▶ [SOURCE RECORDS]:
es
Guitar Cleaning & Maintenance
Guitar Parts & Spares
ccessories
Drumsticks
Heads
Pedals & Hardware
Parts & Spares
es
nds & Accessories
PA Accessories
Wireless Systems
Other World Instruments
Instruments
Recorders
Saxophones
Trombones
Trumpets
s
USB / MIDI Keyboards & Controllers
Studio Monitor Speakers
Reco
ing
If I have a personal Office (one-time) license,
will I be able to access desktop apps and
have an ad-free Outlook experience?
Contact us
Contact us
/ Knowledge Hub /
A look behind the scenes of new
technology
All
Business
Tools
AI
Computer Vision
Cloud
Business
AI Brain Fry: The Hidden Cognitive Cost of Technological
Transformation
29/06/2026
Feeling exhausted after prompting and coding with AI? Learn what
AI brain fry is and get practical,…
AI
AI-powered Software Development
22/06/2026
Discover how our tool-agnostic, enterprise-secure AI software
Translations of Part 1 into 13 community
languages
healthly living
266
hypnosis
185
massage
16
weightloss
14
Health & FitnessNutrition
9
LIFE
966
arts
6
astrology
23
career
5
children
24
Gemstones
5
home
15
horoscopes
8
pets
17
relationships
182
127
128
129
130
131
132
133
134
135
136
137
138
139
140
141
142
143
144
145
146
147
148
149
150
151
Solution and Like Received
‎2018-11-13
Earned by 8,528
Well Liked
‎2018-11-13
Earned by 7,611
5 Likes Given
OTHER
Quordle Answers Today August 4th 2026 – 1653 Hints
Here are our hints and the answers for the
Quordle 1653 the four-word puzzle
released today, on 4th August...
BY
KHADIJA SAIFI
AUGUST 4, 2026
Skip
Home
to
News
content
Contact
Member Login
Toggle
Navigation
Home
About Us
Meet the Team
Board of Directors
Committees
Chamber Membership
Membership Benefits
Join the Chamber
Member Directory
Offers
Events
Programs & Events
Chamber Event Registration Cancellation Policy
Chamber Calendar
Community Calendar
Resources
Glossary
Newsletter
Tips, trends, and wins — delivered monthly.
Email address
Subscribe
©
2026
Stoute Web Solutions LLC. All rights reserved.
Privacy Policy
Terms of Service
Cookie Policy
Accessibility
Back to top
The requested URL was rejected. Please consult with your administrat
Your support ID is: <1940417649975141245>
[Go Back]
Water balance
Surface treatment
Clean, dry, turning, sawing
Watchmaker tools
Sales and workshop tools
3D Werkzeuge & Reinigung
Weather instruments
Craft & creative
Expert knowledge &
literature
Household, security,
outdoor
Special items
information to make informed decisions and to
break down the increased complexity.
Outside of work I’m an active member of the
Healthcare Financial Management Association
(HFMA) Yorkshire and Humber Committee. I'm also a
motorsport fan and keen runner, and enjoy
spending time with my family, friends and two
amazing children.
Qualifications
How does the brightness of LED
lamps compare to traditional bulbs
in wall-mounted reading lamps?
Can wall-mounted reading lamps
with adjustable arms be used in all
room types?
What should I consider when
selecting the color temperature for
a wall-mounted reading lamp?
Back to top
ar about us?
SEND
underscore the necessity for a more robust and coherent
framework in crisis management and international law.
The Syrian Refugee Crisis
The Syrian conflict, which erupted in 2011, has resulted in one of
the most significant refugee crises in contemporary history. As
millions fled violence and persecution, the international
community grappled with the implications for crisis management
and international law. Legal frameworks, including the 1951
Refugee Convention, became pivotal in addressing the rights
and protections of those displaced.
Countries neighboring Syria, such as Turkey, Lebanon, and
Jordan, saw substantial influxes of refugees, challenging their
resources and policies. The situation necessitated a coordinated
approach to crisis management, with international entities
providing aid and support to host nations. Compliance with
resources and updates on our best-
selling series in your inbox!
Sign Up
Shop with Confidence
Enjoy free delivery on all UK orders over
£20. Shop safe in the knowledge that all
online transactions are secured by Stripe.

▶ [TO DO]: Please reproduce, word for word, the lines of the items from the very first one through the line containing "Surface treatment", including both of those lines.

▶ [OUTPUT FOR THIS TASK]:
es
Guitar Cleaning & Maintenance
Guitar Parts & Spares
ccessories
Drumsticks
Heads
Pedals & Hardware
Parts & Spares
es
nds & Accessories
PA Accessories
Wireless Systems
Other World Instruments
Instruments
Recorders
Saxophones
Trombones
Trumpets
s
USB / MIDI Keyboards & Controllers
Studio Monitor Speakers
Reco
ing
If I have a personal Office (one-time) license,
will I be able to access desktop apps and
have an ad-free Outlook experience?
Contact us
Contact us
/ Knowledge Hub /
A look behind the scenes of new
technology
All
Business
Tools
AI
Computer Vision
Cloud
Business
AI Brain Fry: The Hidden Cognitive Cost of Technological
Transformation
29/06/2026
Feeling exhausted after prompting and coding with AI? Learn what
AI brain fry is and get practical,…
AI
AI-powered Software Development
22/06/2026
Discover how our tool-agnostic, enterprise-secure AI software
Translations of Part 1 into 13 community
languages
healthly living
266
hypnosis
185
massage
16
weightloss
14
Health & FitnessNutrition
9
LIFE
966
arts
6
astrology
23
career
5
children
24
Gemstones
5
home
15
horoscopes
8
pets
17
relationships
182
127
128
129
130
131
132
133
134
135
136
137
138
139
140
141
142
143
144
145
146
147
148
149
150
151
Solution and Like Received
‎2018-11-13
Earned by 8,528
Well Liked
‎2018-11-13
Earned by 7,611
5 Likes Given
OTHER
Quordle Answers Today August 4th 2026 – 1653 Hints
Here are our hints and the answers for the
Quordle 1653 the four-word puzzle
released today, on 4th August...
BY
KHADIJA SAIFI
AUGUST 4, 2026
Skip
Home
to
News
content
Contact
Member Login
Toggle
Navigation
Home
About Us
Meet the Team
Board of Directors
Committees
Chamber Membership
Membership Benefits
Join the Chamber
Member Directory
Offers
Events
Programs & Events
Chamber Event Registration Cancellation Policy
Chamber Calendar
Community Calendar
Resources
Glossary
Newsletter
Tips, trends, and wins — delivered monthly.
Email address
Subscribe
©
2026
Stoute Web Solutions LLC. All rights reserved.
Privacy Policy
Terms of Service
Cookie Policy
Accessibility
Back to top
The requested URL was rejected. Please consult with your administrat
Your support ID is: <1940417649975141245>
[Go Back]
Water balance
Surface treatment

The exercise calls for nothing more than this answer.